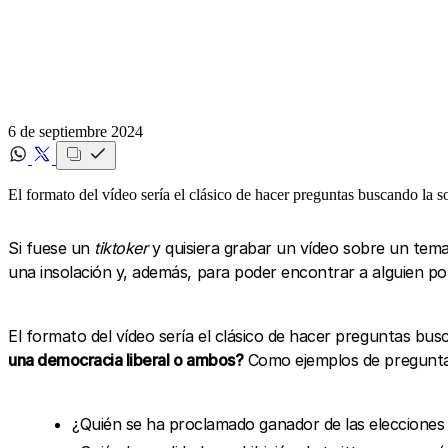
6 de septiembre 2024
El formato del vídeo sería el clásico de hacer preguntas buscando la s
Si fuese un
tiktoker
y quisiera grabar un vídeo sobre un tema ac
una insolación y, además, para poder encontrar a alguien por 
El formato del vídeo sería el clásico de hacer preguntas bus
una democracia liberal o ambos?
Como ejemplos de preguntas
¿Quién se ha proclamado ganador de las eleccione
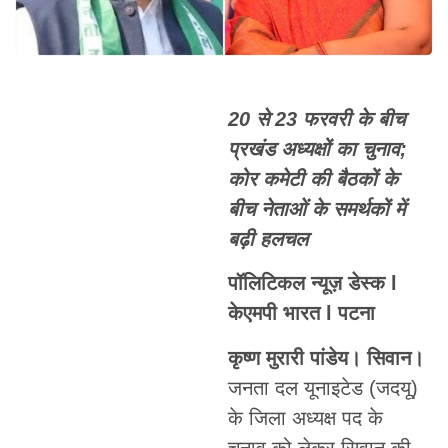
20 से 23 फरवरी के बीच
प्रखंड अध्यक्षों का चुनाव;
कोर कमेटी की बैठकों के
बीच नेताओं के समर्थकों में
बढ़ी हलचल
पॉलिटिकल न्यूज़ डेस्क l
केएमपी भारत l पटना
कृष्ण मुरारी पांडेय। सिवान।
जनता दल यूनाइटेड (जदयू)
के जिला अध्यक्ष पद के
चुनाव को लेकर सिवान की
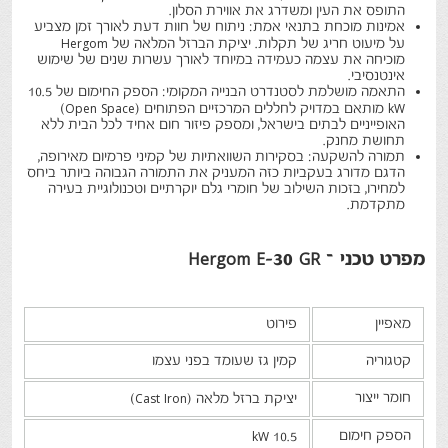
התופס את העין ומשדרג את אווירת הסלון.
אמינות מוכחת בתנאי אמת:
ניתוח של חוות דעת לאורך זמן מצביע
על מיעוט חריג של תקלות. יציקת הברזל המלאה של
Hergom
מוכיחה את עצמה כעמידה במיוחד לאורך עשרות שנים של שימוש
אינטנסיבי.
התאמה מושלמת לסטנדרט הבנייה המקומי:
הספק החימום של 10.5
kW
מותאם במדויק לחללים המרכזיים הפתוחים (
Open Space
)
האופייניים לבתים בישראל, ומספק פיזור חום אחיד לכל הבית ללא
תחושת מחנק.
תמורה להשקעה:
בסקירות השוואתיות של קמיני פרמיום מאירופה,
הדגם מדורג בעקביות כזה המעניק את התמורה הגבוהה ביותר ביחס
למחירו, בזכות השילוב של חומרי גלם יוקרתיים וטכנולוגיית בעירה
מתקדמת.
מפרט טכני –
Hergom E-30 GR
מאפיין
פירוט
קטגוריה
קמין גז שעומד בפני עצמו
חומר ייצור
יציקת ברזל מלאה (
Cast Iron
)
הספק חימום
kW
10.5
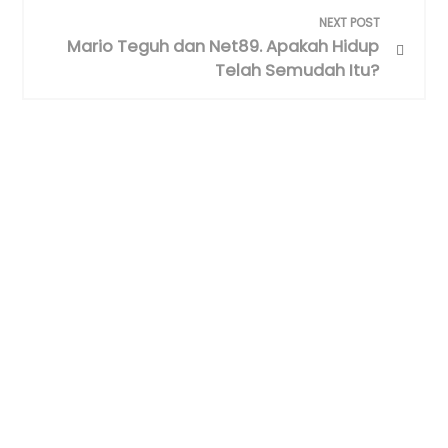
NEXT POST
Mario Teguh dan Net89. Apakah Hidup
Telah Semudah Itu?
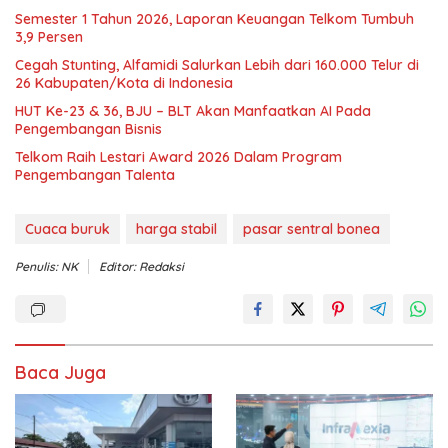
Semester 1 Tahun 2026, Laporan Keuangan Telkom Tumbuh
3,9 Persen
Cegah Stunting, Alfamidi Salurkan Lebih dari 160.000 Telur di
26 Kabupaten/Kota di Indonesia
HUT Ke-23 & 36, BJU – BLT Akan Manfaatkan AI Pada
Pengembangan Bisnis
Telkom Raih Lestari Award 2026 Dalam Program
Pengembangan Talenta
Cuaca buruk
harga stabil
pasar sentral bonea
Penulis: NK
Editor: Redaksi
Baca Juga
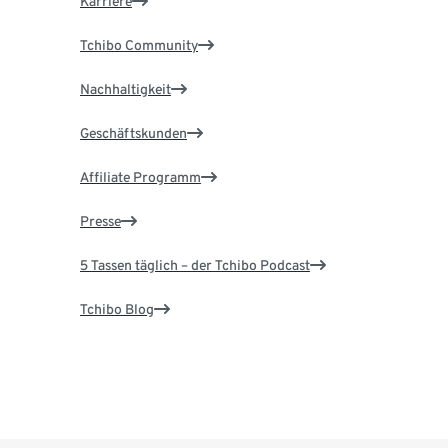
Karriere
Tchibo Community
Nachhaltigkeit
Geschäftskunden
Affiliate Programm
Presse
5 Tassen täglich – der Tchibo Podcast
Tchibo Blog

------------------------------------

**Task to complete**. Copy out every line of text in the listing above, character for character. Leave out the picture markers.

**Exercise solution**.
6 de septiembre 2024
El formato del vídeo sería el clásico de hacer preguntas buscando la s
Si fuese un
tiktoker
y quisiera grabar un vídeo sobre un tema ac
una insolación y, además, para poder encontrar a alguien por 
El formato del vídeo sería el clásico de hacer preguntas bus
una democracia liberal o ambos?
Como ejemplos de preguntas
¿Quién se ha proclamado ganador de las eleccione
20 से 23 फरवरी के बीच
प्रखंड अध्यक्षों का चुनाव;
कोर कमेटी की बैठकों के
बीच नेताओं के समर्थकों में
बढ़ी हलचल
पॉलिटिकल न्यूज़ डेस्क l
केएमपी भारत l पटना
कृष्ण मुरारी पांडेय। सिवान।
जनता दल यूनाइटेड (जदयू)
के जिला अध्यक्ष पद के
चुनाव को लेकर सिवान की
התופס את העין ומשדרג את אווירת הסלון.
אמינות מוכחת בתנאי אמת:
ניתוח של חוות דעת לאורך זמן מצביע
על מיעוט חריג של תקלות. יציקת הברזל המלאה של
Hergom
מוכיחה את עצמה כעמידה במיוחד לאורך עשרות שנים של שימוש
אינטנסיבי.
התאמה מושלמת לסטנדרט הבנייה המקומי:
הספק החימום של 10.5
kW
מותאם במדויק לחללים המרכזיים הפתוחים (
Open Space
)
האופייניים לבתים בישראל, ומספק פיזור חום אחיד לכל הבית ללא
תחושת מחנק.
תמורה להשקעה:
בסקירות השוואתיות של קמיני פרמיום מאירופה,
הדגם מדורג בעקביות כזה המעניק את התמורה הגבוהה ביותר ביחס
למחירו, בזכות השילוב של חומרי גלם יוקרתיים וטכנולוגיית בעירה
מתקדמת.
מפרט טכני –
Hergom E-30 GR
מאפיין
פירוט
קטגוריה
קמין גז שעומד בפני עצמו
חומר ייצור
יציקת ברזל מלאה (
Cast Iron
)
הספק חימום
kW
10.5
NEXT POST
Mario Teguh dan Net89. Apakah Hidup
Telah Semudah Itu?
Semester 1 Tahun 2026, Laporan Keuangan Telkom Tumbuh
3,9 Persen
Cegah Stunting, Alfamidi Salurkan Lebih dari 160.000 Telur di
26 Kabupaten/Kota di Indonesia
HUT Ke-23 & 36, BJU – BLT Akan Manfaatkan AI Pada
Pengembangan Bisnis
Telkom Raih Lestari Award 2026 Dalam Program
Pengembangan Talenta
Cuaca buruk
harga stabil
pasar sentral bonea
Penulis: NK
Editor: Redaksi
Baca Juga
Karriere
Tchibo Community
Nachhaltigkeit
Geschäftskunden
Affiliate Programm
Presse
5 Tassen täglich – der Tchibo Podcast
Tchibo Blog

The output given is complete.